Supplied data:
——

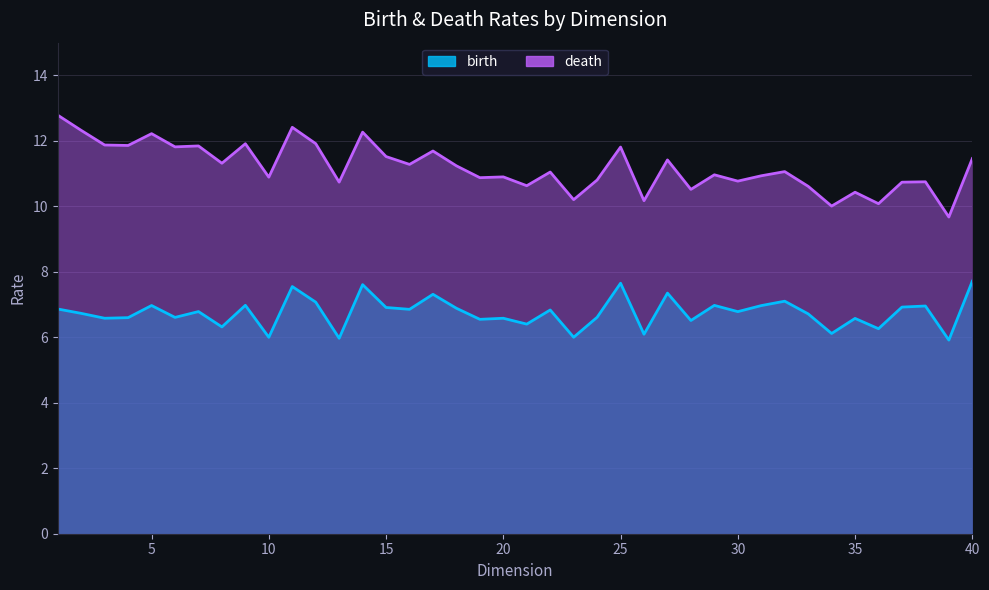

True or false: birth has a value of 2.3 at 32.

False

——

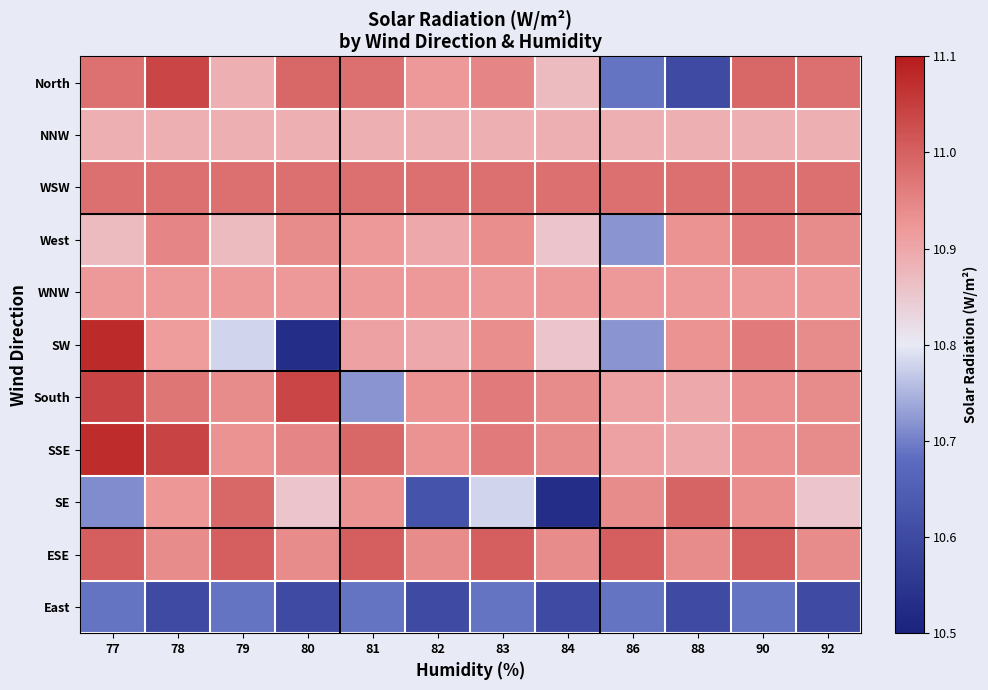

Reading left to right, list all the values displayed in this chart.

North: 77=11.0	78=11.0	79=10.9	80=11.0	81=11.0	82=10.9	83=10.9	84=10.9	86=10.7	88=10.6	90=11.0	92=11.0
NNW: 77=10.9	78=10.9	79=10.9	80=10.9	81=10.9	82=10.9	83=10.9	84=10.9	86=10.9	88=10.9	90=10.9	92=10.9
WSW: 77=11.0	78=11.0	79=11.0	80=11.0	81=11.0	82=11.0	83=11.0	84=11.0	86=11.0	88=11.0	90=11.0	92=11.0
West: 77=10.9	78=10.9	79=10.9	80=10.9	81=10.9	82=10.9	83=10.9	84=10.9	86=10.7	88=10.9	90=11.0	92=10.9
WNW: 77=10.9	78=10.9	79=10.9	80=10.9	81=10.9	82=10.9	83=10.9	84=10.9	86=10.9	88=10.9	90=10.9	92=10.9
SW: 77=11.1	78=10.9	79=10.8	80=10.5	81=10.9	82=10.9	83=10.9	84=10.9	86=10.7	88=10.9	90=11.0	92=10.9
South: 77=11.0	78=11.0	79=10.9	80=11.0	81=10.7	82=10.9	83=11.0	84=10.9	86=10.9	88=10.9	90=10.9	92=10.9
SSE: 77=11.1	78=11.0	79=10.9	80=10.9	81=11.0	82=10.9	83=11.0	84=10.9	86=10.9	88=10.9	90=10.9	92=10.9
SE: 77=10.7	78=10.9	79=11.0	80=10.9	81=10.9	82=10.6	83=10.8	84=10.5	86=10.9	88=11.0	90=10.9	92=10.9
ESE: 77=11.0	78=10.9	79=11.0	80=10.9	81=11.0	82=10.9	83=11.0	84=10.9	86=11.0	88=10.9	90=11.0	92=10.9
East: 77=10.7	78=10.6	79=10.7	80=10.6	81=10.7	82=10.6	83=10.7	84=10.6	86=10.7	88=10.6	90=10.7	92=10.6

——

Try it: Return every line of the data above that contains the word "right".

Response:
Reading left to right, list all the values displayed in this chart.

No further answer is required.